Member of the Chamber of Deputies
- In office 15 May 1957 – 15 May 1961
- Constituency: 24th Departmental Grouping

Mayor of Puerto Montt
- In office 1955–1957

Personal details
- Born: 13 November 1923 Puerto Montt, Chile
- Died: 4 January 2014 (aged 90) Santiago, Chile
- Party: Radical Party Radical Left Party Social Democracy Party
- Spouse: Hannelore Oelckers (two children)
- Parent(s): Alfredo Schmauk María Schaeffer
- Occupation: Lawyer, Politician, Journalist, Teacher

= Edgardo Schmauk =

Chilean lawyer, teacher and politician (1923-2014)

Edgardo Schmauk Schaeffer (13 November 1923 – 4 January 2014) was a Chilean lawyer, teacher and politician affiliated with the Radical Party.

He served as Deputy of the Republic for the 24th Departmental Grouping (Llanquihue, Puerto Varas, Maullín, Calbuco and Aysén) during the 1957–1961 legislative period, and as Mayor of Puerto Montt between 1955 and 1957.

==Biography==
Schmauk was born in Puerto Montt on 13 November 1923, the son of Alfredo Schmauk Mathauer and María Schaeffer.
He married Hannelore Oelckers, with whom he had two children.

He studied at the German School of Puerto Montt and the Liceo de Hombres de Osorno, later entering the Law School of the University of Chile. After graduating, he practiced law alongside former Deputy Mario Videla López, establishing a joint law firm. He also taught history and civics at the Liceo de Puerto Montt.

==Political career==
A member first of the Radical Party, later of the Radical Left and the Social Democracy Party, Schmauk served as alderman of the Municipality of Puerto Montt between 1953 and 1957, and as Mayor from 1955 to 1957.
He was elected Deputy of the Republic for the 24th Departmental Grouping (Llanquihue, Puerto Varas, Maullín, Calbuco and Aysén) for the legislative period 1957–1961.

During his parliamentary term he participated in legislative initiatives related to regional development and education.
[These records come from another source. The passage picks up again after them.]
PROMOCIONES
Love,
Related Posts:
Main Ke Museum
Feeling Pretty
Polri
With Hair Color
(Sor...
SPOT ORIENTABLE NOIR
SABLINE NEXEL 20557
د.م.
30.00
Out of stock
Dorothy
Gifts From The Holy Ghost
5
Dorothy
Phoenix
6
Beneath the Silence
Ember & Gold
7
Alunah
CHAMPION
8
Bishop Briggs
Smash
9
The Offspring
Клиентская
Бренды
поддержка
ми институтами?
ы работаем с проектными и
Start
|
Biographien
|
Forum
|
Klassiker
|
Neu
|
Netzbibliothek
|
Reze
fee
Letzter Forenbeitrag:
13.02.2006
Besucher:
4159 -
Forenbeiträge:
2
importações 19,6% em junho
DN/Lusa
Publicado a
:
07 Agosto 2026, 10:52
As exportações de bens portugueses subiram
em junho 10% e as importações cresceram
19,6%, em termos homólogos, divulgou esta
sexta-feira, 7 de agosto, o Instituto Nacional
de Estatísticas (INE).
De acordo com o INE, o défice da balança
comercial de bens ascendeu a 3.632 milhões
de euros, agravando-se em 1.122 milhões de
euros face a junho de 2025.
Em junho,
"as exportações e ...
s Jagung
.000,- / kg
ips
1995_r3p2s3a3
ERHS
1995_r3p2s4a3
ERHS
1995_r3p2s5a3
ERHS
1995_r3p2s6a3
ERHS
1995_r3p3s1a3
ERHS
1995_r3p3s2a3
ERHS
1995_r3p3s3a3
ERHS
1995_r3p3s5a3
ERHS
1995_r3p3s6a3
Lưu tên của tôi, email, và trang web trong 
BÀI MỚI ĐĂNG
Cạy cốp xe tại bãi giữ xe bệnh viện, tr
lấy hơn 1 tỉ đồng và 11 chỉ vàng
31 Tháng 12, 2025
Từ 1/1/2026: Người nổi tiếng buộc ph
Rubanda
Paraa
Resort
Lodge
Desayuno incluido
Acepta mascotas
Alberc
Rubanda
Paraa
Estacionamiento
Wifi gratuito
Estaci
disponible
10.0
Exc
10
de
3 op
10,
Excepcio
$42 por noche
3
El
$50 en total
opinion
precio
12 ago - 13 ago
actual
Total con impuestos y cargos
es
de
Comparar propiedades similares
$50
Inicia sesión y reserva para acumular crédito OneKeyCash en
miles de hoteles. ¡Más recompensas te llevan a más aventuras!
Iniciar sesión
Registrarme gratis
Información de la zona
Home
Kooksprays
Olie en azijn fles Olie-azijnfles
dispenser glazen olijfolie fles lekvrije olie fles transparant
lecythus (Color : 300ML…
He was a correspondent for El Llanquihue in Santiago and for El Mercurio in Puerto Montt, as well as President of the local Masonic Lodge, of which he was a long-standing member (32nd degree).
He also belonged to the Second Company “Germania” of the Puerto Montt Fire Department and later to the Association of Retired Members of the National Congress.

==Honors==
He received the Medal of Merit from the Military School of Puerto Montt (1956) and a commemorative medal from the Municipality of Valdivia.

==Death==
He died in Santiago on 4 January 2014.

==Bibliography==
- Valencia Aravía, Luis (1986). Anales de la República: Registros de los ciudadanos que han integrado los Poderes Ejecutivo y Legislativo. 2nd ed. Santiago: Editorial Andrés Bello.